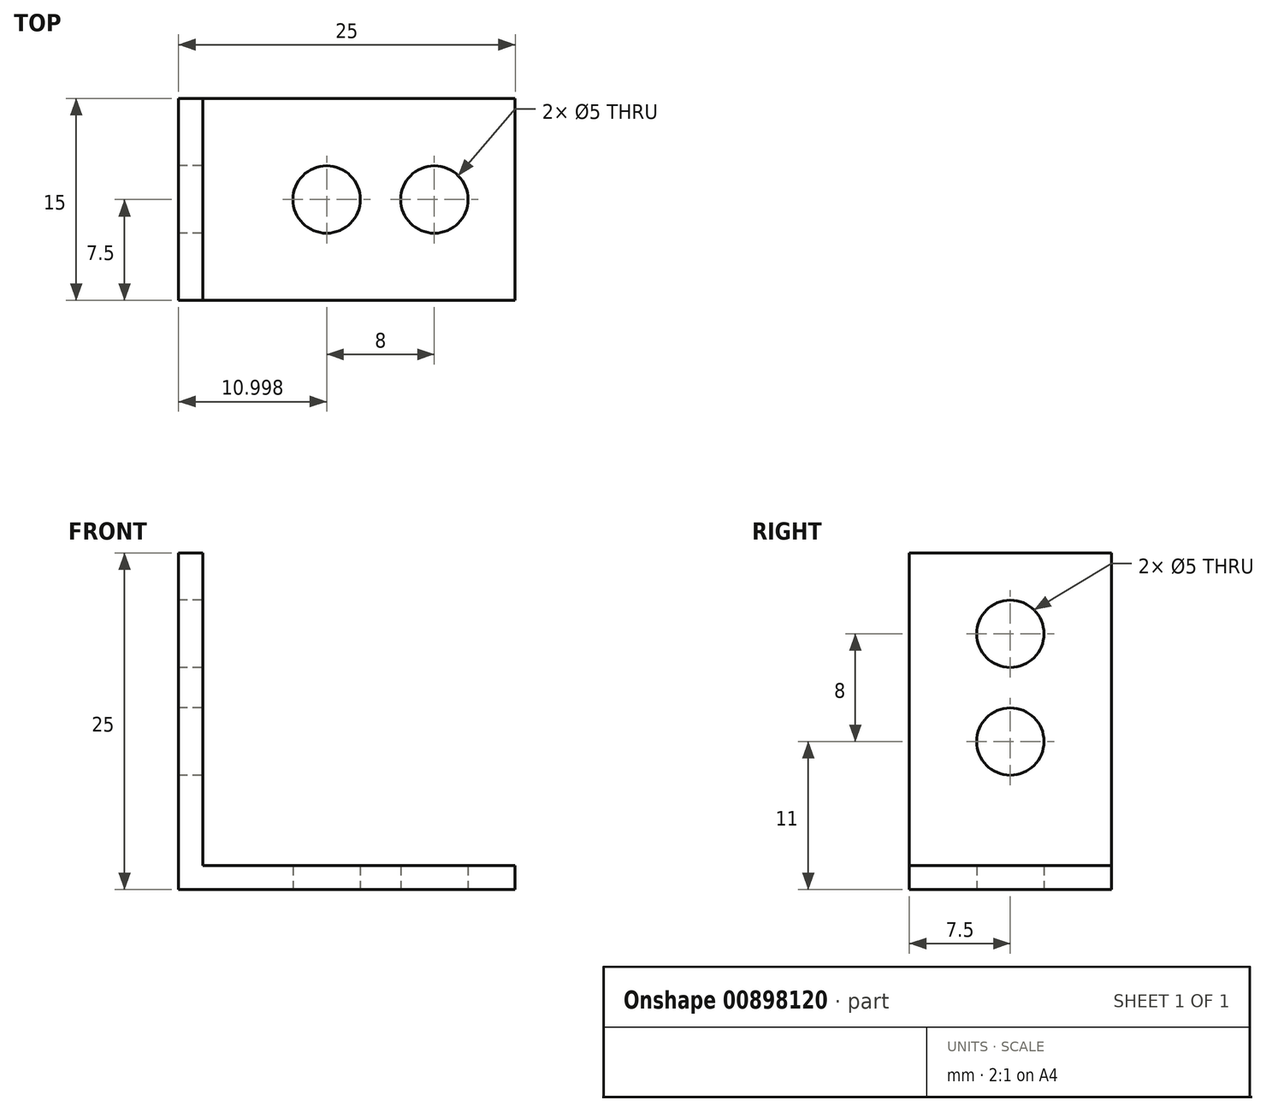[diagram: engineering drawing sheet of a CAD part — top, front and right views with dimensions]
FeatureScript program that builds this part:
annotation { "Feature Type Name" : "Feature", "Feature Type Description" : "" }
export const myFeature = defineFeature(function(context is Context, id is Id, definition is map)
    precondition{}
    {
        {
            var Q0;
            Q0=qCreatedBy(makeId("Front.planeOp"),FACE);
            var sketch = newSketch(context, id + "F0", { "sketchPlane" : qUnion([Q0])});
            skLineSegment(sketch, "E0.bottom", {"start": v(-6.03, 0) * mm, "end": v(18.97, 0) * mm});
            skLineSegment(sketch, "E0.top", {"start": v(-6.03, 1.8) * mm, "end": v(18.97, 1.8) * mm});
            skLineSegment(sketch, "E0.left", {"start": v(-6.03, 0) * mm, "end": v(-6.03, 1.8) * mm});
            skLineSegment(sketch, "E0.right", {"start": v(18.97, 0) * mm, "end": v(18.97, 1.8) * mm});
            skLineSegment(sketch, "E1.bottom", {"start": v(-6.03, 0) * mm, "end": v(-4.23, 0) * mm});
            skLineSegment(sketch, "E1.top", {"start": v(-6.03, 25) * mm, "end": v(-4.23, 25) * mm});
            skLineSegment(sketch, "E1.left", {"start": v(-6.03, 0) * mm, "end": v(-6.03, 25) * mm});
            skLineSegment(sketch, "E1.right", {"start": v(-4.23, 0) * mm, "end": v(-4.23, 25) * mm});
            skSolve(sketch);
        }
        {
            var Q0;
            Q0 = qSketchRegion(id + "F0", true);
            extrude(context, id + "F1", {"entities" : qUnion([Q0]), "depth" : 15 * mm, "offsetDistance" : 25 * mm});
        }
        {
            var Q0;
            Q0=makeQuery(id+"F1.opExtrude","SWEPT_FACE",FACE,{"disambiguationData":[OSD([sQuery(id+"F0.wireOp",EDGE,"E1.left")])]});
            var sketch = newSketch(context, id + "F2", { "sketchPlane" : qUnion([Q0])});
            skPoint(sketch, "E2", {"position": v(0, 25) * mm});
            skPoint(sketch, "E3", {"position": v(15, 25) * mm});
            skPoint(sketch, "E4", {"position": v(15, 0) * mm});
            skPoint(sketch, "E5", {"position": v(0, 0) * mm});
            skPoint(sketch, "E6", {"position": v(7.5, 25) * mm});
            skPoint(sketch, "E7", {"position": v(7.5, 0) * mm});
            skPoint(sketch, "E8", {"position": v(7.5, 11) * mm});
            skPoint(sketch, "E9", {"position": v(7.5, 19) * mm});
            skCircle(sketch, "E10", {"center": v(7.5, 19) * mm, "radius": 2.5 * mm});
            skCircle(sketch, "E11", {"center": v(7.5, 11) * mm, "radius": 2.5 * mm});
            skSolve(sketch);
        }
        {
            var Q0;
            Q0=makeQuery(id+"F1.opExtrude","SWEPT_FACE",FACE,{"disambiguationData":[OSD([sQuery(id+"F0.wireOp",EDGE,"E0.bottom"),sQuery(id+"F0.wireOp",EDGE,"E1.bottom")])]});
            var sketch = newSketch(context, id + "F3", { "sketchPlane" : qUnion([Q0])});
            skPoint(sketch, "E12", {"position": v(-6.03, 15) * mm});
            skPoint(sketch, "E13", {"position": v(18.97, 15) * mm});
            skPoint(sketch, "E14", {"position": v(18.97, 0) * mm});
            skPoint(sketch, "E15", {"position": v(-6.03, 0) * mm});
            skPoint(sketch, "E16", {"position": v(-6.03, 7.5) * mm});
            skPoint(sketch, "E17", {"position": v(18.97, 7.5) * mm});
            skPoint(sketch, "E18", {"position": v(4.97, 7.5) * mm});
            skPoint(sketch, "E19", {"position": v(12.97, 7.5) * mm});
            skCircle(sketch, "E20", {"center": v(12.97, 7.5) * mm, "radius": 2.5 * mm});
            skCircle(sketch, "E21", {"center": v(4.97, 7.5) * mm, "radius": 2.5 * mm});
            skSolve(sketch);
        }
        {
            var Q0;
            Q0=sQuery(id+"F2.wireOp",VERTEX,"E9");
            var Q1;
            Q1=sQuery(id+"F2.wireOp",VERTEX,"E8");
            var Q2;
            Q2=sQuery(id+"F3.wireOp",VERTEX,"E18");
            var Q3;
            Q3=sQuery(id+"F3.wireOp",VERTEX,"E19");
            var Q4;
            Q4=makeQuery(id+"F1.opExtrude","SWEPT_BODY",BODY,{"disambiguationData":[OSD([sQuery(id+"F0.wireOp",EDGE,"E0.bottom"),sQuery(id+"F0.wireOp",EDGE,"E0.top"),sQuery(id+"F0.wireOp",EDGE,"E0.right"),sQuery(id+"F0.wireOp",EDGE,"E1.bottom"),sQuery(id+"F0.wireOp",EDGE,"E1.top"),sQuery(id+"F0.wireOp",EDGE,"E1.left"),sQuery(id+"F0.wireOp",EDGE,"E1.right")])]});
            hole(context, id + "F4", {"style" : HoleStyle.SIMPLE, "endStyle" : HoleEndStyle.BLIND, "holeDiameter" : 5 * mm, "majorDiameter" : 5 * mm, "holeDepth" : 1.8 * mm, "isTappedThrough" : true, "tappedDepth" : 12 * mm, "tapClearance" : 3, "locations" : qUnion([Q0, Q1, Q2, Q3]), "scope" : qUnion([Q4])});
        }
    });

--*--

INSTRUCTIONS FOR THE TASK:
Which lines in the entries above contain the string "sQuery"? Copy out each of those lines in full.

CORRECT OUTPUT:
            Q0=makeQuery(id+"F1.opExtrude","SWEPT_FACE",FACE,{"disambiguationData":[OSD([sQuery(id+"F0.wireOp",EDGE,"E1.left")])]});
            Q0=makeQuery(id+"F1.opExtrude","SWEPT_FACE",FACE,{"disambiguationData":[OSD([sQuery(id+"F0.wireOp",EDGE,"E0.bottom"),sQuery(id+"F0.wireOp",EDGE,"E1.bottom")])]});
            Q0=sQuery(id+"F2.wireOp",VERTEX,"E9");
            Q1=sQuery(id+"F2.wireOp",VERTEX,"E8");
            Q2=sQuery(id+"F3.wireOp",VERTEX,"E18");
            Q3=sQuery(id+"F3.wireOp",VERTEX,"E19");
            Q4=makeQuery(id+"F1.opExtrude","SWEPT_BODY",BODY,{"disambiguationData":[OSD([sQuery(id+"F0.wireOp",EDGE,"E0.bottom"),sQuery(id+"F0.wireOp",EDGE,"E0.top"),sQuery(id+"F0.wireOp",EDGE,"E0.right"),sQuery(id+"F0.wireOp",EDGE,"E1.bottom"),sQuery(id+"F0.wireOp",EDGE,"E1.top"),sQuery(id+"F0.wireOp",EDGE,"E1.left"),sQuery(id+"F0.wireOp",EDGE,"E1.right")])]});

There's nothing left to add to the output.